Thu Sep 28 16:17:32 PDT 2006

On 9/28/06, Daniel Hartmeier <daniel at benzedrine.cx> wrote:
>
> On Thu, Sep 28, 2006 at 11:30:48PM +0200, Rolf Grossmann wrote:
>
> > Sep 28 23:56:56 balancer kernel: pf: BAD state: TCP 10.1.1.2:8080
> 10.25.0.41:8080 10.25.0.100:52209 [lo=2341692840 high=2341759447 win=33304
> modulator=0 wscale=1] [lo=2919421554 high=2919488162 win=33304 modulator=0
> wscale=1] 9:9 S seq=2345137961 ack=2919421554 len=0 ackskew=0 pkts=6:5
> dir=in,fwd
> > Sep 28 23:56:56 balancer kernel: pf: State failure on: 1       | 5
>
> This means there is an existing state entry from an old (and already
> closed) connection, and the client is re-using its source port 52209 for
> a new connection attempt (it's a SYN packet that triggered the log
> message).
>
> The client is not honouring the 2MSL quiet period, the time it should
> wait before re-using the same source port to connect to the same
> destination address/port, as required by the TCP RFCs.
>
> The reason for that is quite likely that it has run out of random high
> source ports. The range used should be about 49152-65536 (sysctl
> net.inet.ip.portrange.*), and 10,000 connections is getting close. The
> client stack can either make ap fail in connect(2), or re-use source ports
> and violate the RFCs in this case.
>
> Not sure if this is a realistic test, i.e. whether you see the very same
> problem in production (with 'BAD state' messages for SYN packets), it
> would only occur if one client is establishing connections to the same
> server port at high concurrency and/or rate.

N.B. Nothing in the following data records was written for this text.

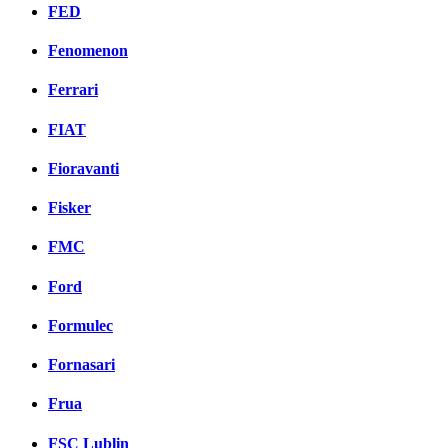
FED
Fenomenon
Ferrari
FIAT
Fioravanti
Fisker
FMC
Ford
Formulec
Fornasari
Frua
FSC Lublin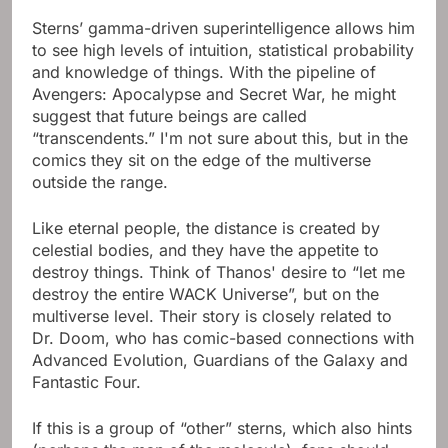
Sterns’ gamma-driven superintelligence allows him
to see high levels of intuition, statistical probability
and knowledge of things. With the pipeline of
Avengers: Apocalypse and Secret War, he might
suggest that future beings are called
“transcendents.” I'm not sure about this, but in the
comics they sit on the edge of the multiverse
outside the range.
Like eternal people, the distance is created by
celestial bodies, and they have the appetite to
destroy things. Think of Thanos' desire to “let me
destroy the entire WACK Universe”, but on the
multiverse level. Their story is closely related to
Dr. Doom, who has comic-based connections with
Advanced Evolution, Guardians of the Galaxy and
Fantastic Four.
If this is a group of “other” sterns, which also hints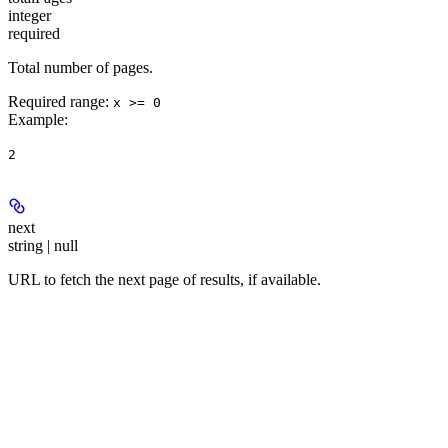
integer
required
Total number of pages.
Required range
:
x >= 0
Example
:
2
next
string | null
URL to fetch the next page of results, if available.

If not, I'd say the test is
> simply flawed, and you need multiple clients to simulate realistically.
>
> pf keeps state entries around for a while after a connection has been
> closed (to catch packets related to the old connection that might arrive
> late), the timeout is tcp.closed, 90s by default. You can make pf purge
> such state entries sooner by lowering this timeout.
>
> This most likely has nothing to do with rdr and load-balancing. The
> difference between enabling and disabling your rdr rule is basically
> that of filtering statefully vs. statelessly. Your 'pass all' rule does
> not create state, while the rdr will automatically create state.
>
> Daniel

I ran into this problem using, specifically, PHP applications connecting to
a remote MySQL server (both FreeBSD).  The scripts ran roughly every 60s and
opened way too many connections (bad code), so obviously 90s was too long
for tcp.closed if the script used up the random high source ports and then
something else tried to connect from a reused port and the state hadn't
expired.  Scaling down tcp.closed made perfect sense in this case...but the
scripts were rewritten too.

The part that confused me was that the connections failed immediately -- it
turns out that PF sends a RST upon state mismatch during the intial
handshake, as opposed to dropping the packets and letting the connection
time out.

If I understood something I heard before correctly, FreeBSD's networking
stack does something special when the connection rate gets really high to
avoid such re-use, but it's been a while since I read about it so I can't
recall the details of the adaptive behavior.